Consintió el Rey y se celebró la boda. Los recién casados vivieron una temporada felices y contentos, hasta que, un día, la joven princesa contrajo una grave enfermedad, a la que ningún médico supo hallar remedio. Y murió. Entonce su esposo recordó la promesa que había hecho. La idea de ser sepultado en vida junto a ella le horrorizaba, pero no había escapatoria. El Rey había mandado colocar centinelas en todas las puertas, y era inútil intentar escapar. Llegado el día en que el cuerpo de la princesa debía ser bajado a la cripta real, el príncipe fue conducido a ella, y tras él se cerró la puerta.
Junto al féretro había una mesa, y con ella cuatro velas, cuatro hogazas de pan y cuatro botellas de vino. Moriría de hambre cuando todo aquello se acabase. Dolorido y triste, comía cada día solo un pedacito de pan y bebía un sorbo de vino, aunque veía su final acercarse lentamente. Una vez, mirando la pared, vio salir de uno de los rincones de la cripta una serpiente, que se deslizaba en dirección al cadáver. Pensando que venía para devorarlo, sacó la espada y exclamó:
-¡Mientras yo esté vivo, no la tocarás!
Y la partió en tres pedazos. Después salió otra serpiente, que enseguida retrocedió, al ver a su compañera muerta. Pero después regresó, con tres hojas verdes en la boca. Cogió los tres segmentos de la serpiente muerta y, encajándolos debidamente, aplicó a cada herida una de las hojas. Inmediatamente quedaron soldados los trozos; el animal comenzó a agitarse, recobrada la vida, y se retiró junto con su compañera. Las hojas quedaron en el suelo, y al desgraciado príncipe se le ocurrió que quizás podría también devolver la vida a las personas. Puso una en la boca de la difunta y otras dos en sus ojos.
Y funcionó. El esposo le dio un poco de pan y un poco de vino a la princesa y juntos empezaron a llamar a la puerta de la cripta para que les abriesen. Los guardias los oyeron y corrieron a informar al Rey. Éste bajó a la cripta y se encontró con la pareja sana y llena de vida.
El joven príncipe se guardó las tres hojas de la serpiente y las entregó a su criado, diciéndole:
- Guárdamelas con el mayor cuidado y llévalas siempre contigo. ¡Quién sabe si algún día podemos necesitarías!
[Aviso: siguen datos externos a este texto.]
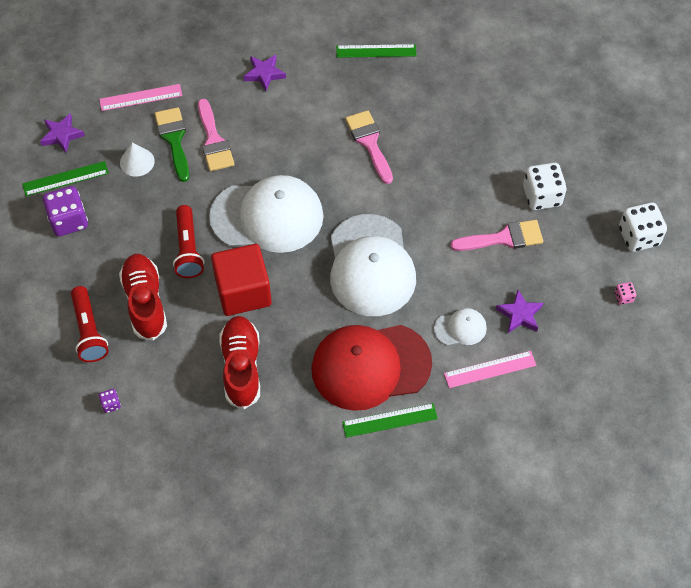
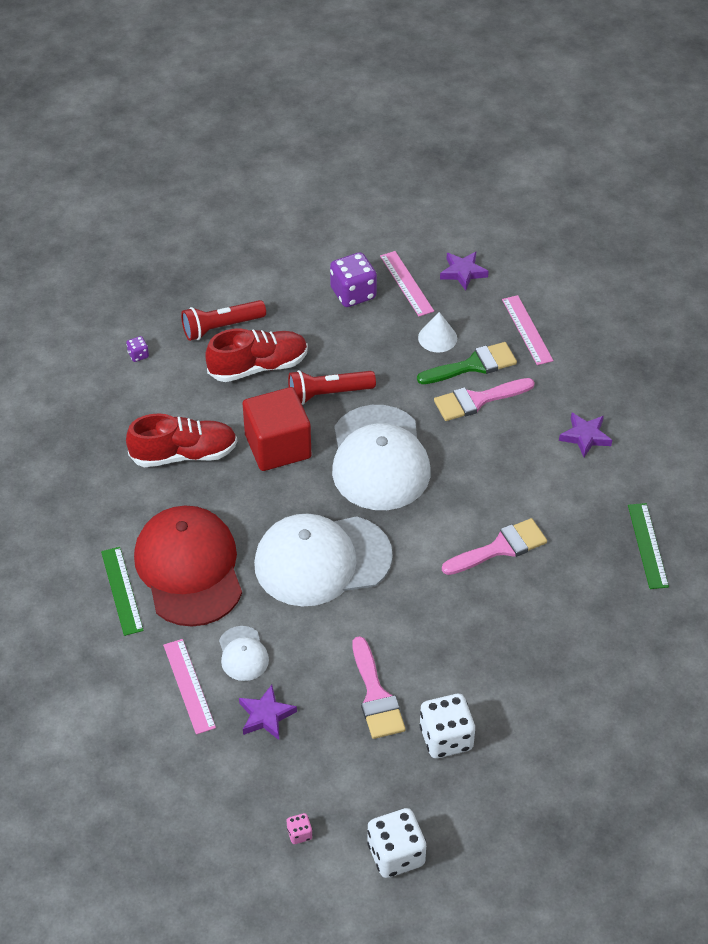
camera: 85 degrees right, 10 degrees down
(65, 179) = (406, 283): green ruler -> pink ruler

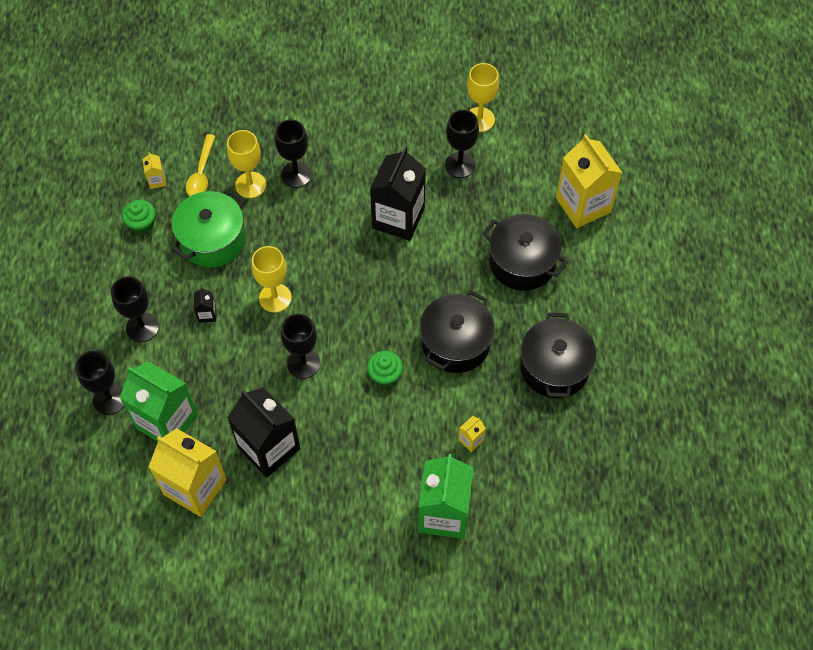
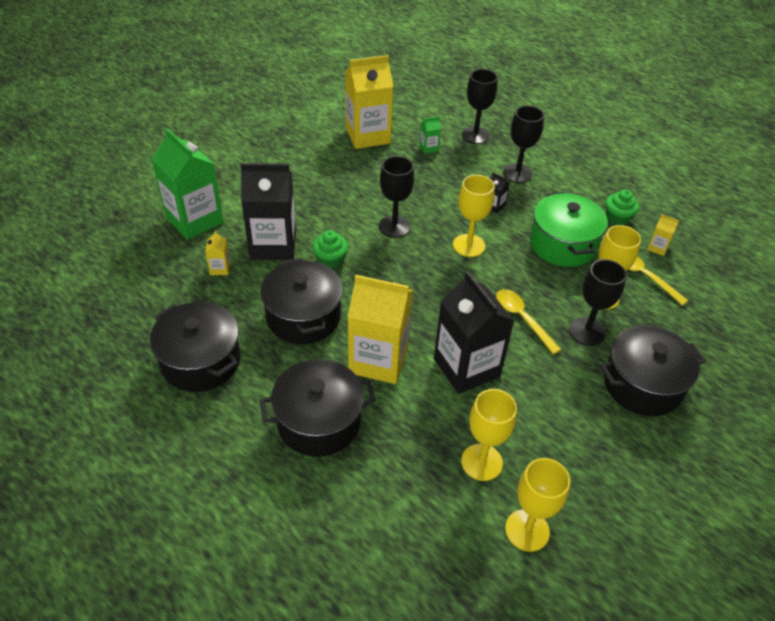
camera: 130 degrees right, 15 degrees down
(167, 421) = (429, 148): green carton -> green carton, size x0.41
(269, 448) = (352, 176): black carton -> black carton (273, 245)
(315, 123) = (642, 384): none -> black pot
(321, 216) = (522, 318): none -> yellow spoon
(460, 165) = (481, 462): black goblet -> yellow goblet
(583, 205) = (320, 533): yellow carton -> yellow carton (378, 360)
Sin embargo, se había producido un cambio en la resucitada esposa. Parecía como si su corazón no sintiera ya afecto alguno por su marido. Transcurrido algún tiempo, él quiso emprender un viaje por mar para ir a ver a su padre, y ambos embarcaron. Ya en la nave, olvidó ella el amor y fidelidad a su esposo y empezó a interesarse por el piloto del barco. Y un día, en que el joven príncipe se hallaba durmiendo, llamó al piloto y, entre los dos, lanzaron al esposo al mar.
- Regresemos ahora a casa- dijo la princesa-, diremos que murió en ruta. Yo te alabaré ante mi padre de tal manera que me casará contigo y te hará heredero del reino.
P
ero el fiel criado vio lo que pasó y bajó al agua en un bote, cuidándose de no ser visto, a buscar a su señor. Lo sacó del agua, le aplicó las hojas en la boca y en los ojos y lo trajo de nuevo a la vida. Los dos se pusieron entonces a remar con todas sus fuerzas, de día y de noche, y con tal rapidez navegaron en su barquita, que llegaron a presencia del Rey antes que la gran nave. Asombrado éste al verlos regresar solos, les preguntó qué les había sucedido. Al conocer la perversidad de su hija, el Rey deció tomar cartas en el asuntó. Mandó a su yerno que se escondiera y salió en busca de su hija.
- ¿Por qué regresas sola? ¿Dónde está tu marido?
- ¡Ay, padre querido! -exclamó la princesa-, ha ocurrido una gran desgracia. Durante el viaje mi esposo enfermó súbitamente y murió y, de no haber sido por la ayuda que me prestó el patrón de la nave, yo también lo habría pasado muy mal.
Dijo el Rey:
- Voy a resucitar al difunto -y, abriendo el aposento, mandó salir a los dos hombres. Al ver la mujer a su marido, quedó como herida de un rayo y, cayendo de rodillas, imploró perdón.
Pero el Rey dijo:
- No hay perdón. Él se mostró dispuesto a morir contigo y te devolvió la vida; en cambio, tú le asesinaste mientras dormía, y ahora recibirás el pago que merece tu acción.